→ DATA SECTION:
------------------------------------------------------------------------

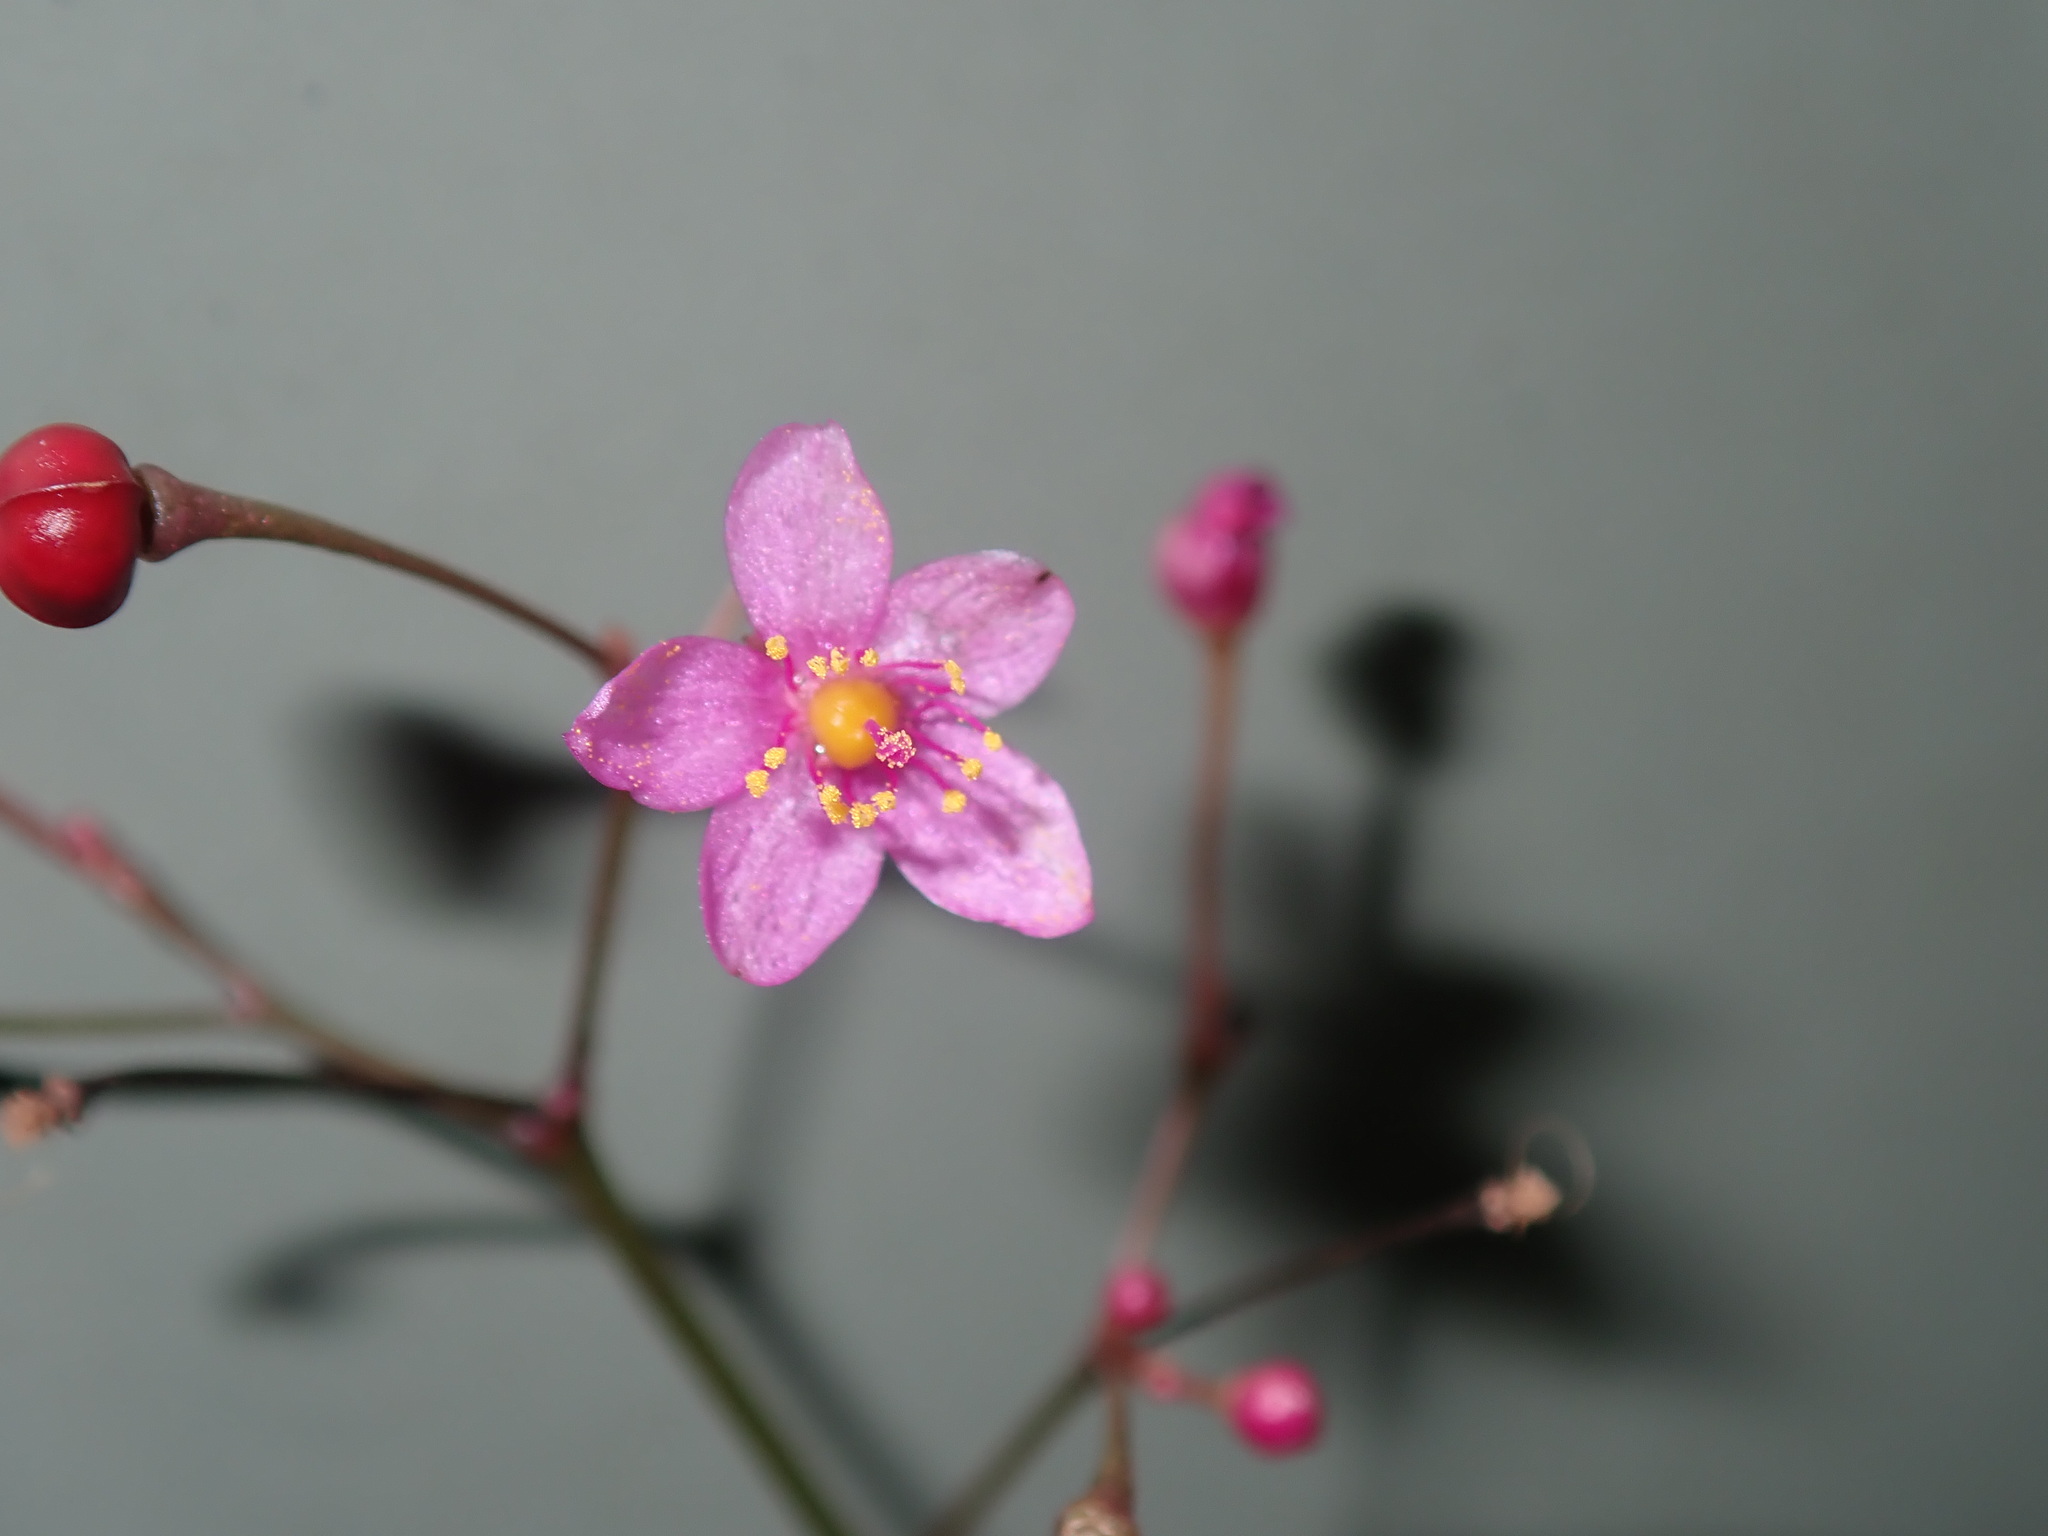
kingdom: Plantae
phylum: Tracheophyta
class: Magnoliopsida
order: Caryophyllales
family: Talinaceae
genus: Talinum
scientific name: Talinum paniculatum
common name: Jewels of opar
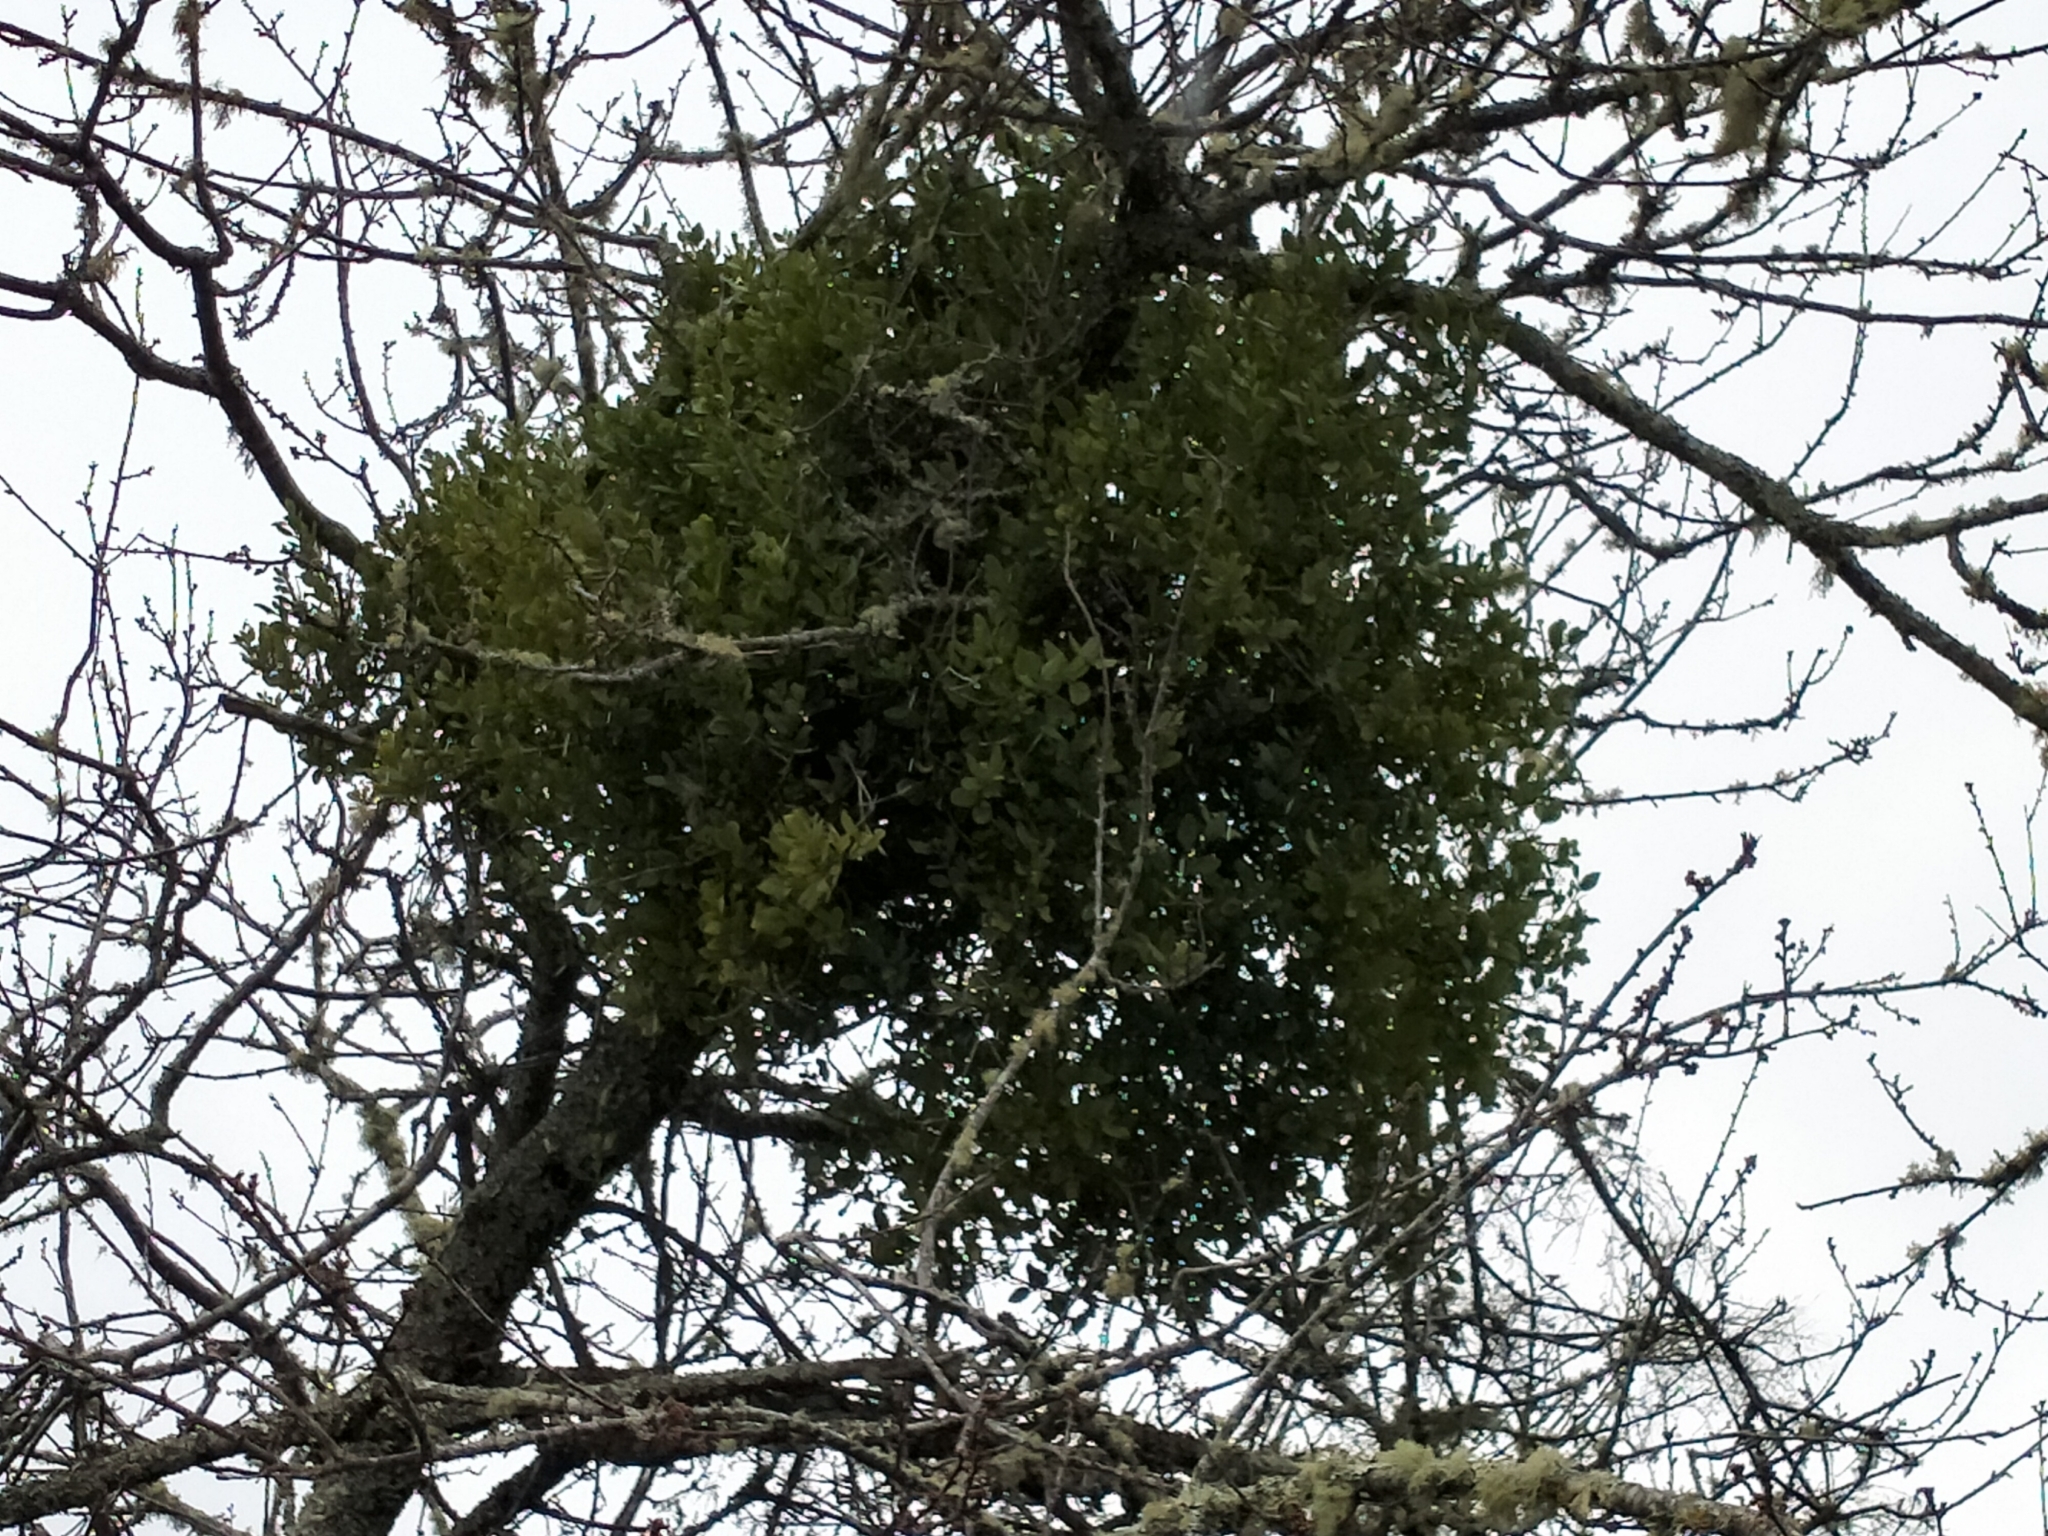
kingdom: Plantae
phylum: Tracheophyta
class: Magnoliopsida
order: Santalales
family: Loranthaceae
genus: Ileostylus
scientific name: Ileostylus micranthus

------------------------------------------------------------------------

→ PROBLEM TO WORK ON:
Copy out every line of text in the records above, word for word, leaving out the pictures.

→ TASK ANSWER:
kingdom: Plantae
phylum: Tracheophyta
class: Magnoliopsida
order: Caryophyllales
family: Talinaceae
genus: Talinum
scientific name: Talinum paniculatum
common name: Jewels of opar
kingdom: Plantae
phylum: Tracheophyta
class: Magnoliopsida
order: Santalales
family: Loranthaceae
genus: Ileostylus
scientific name: Ileostylus micranthus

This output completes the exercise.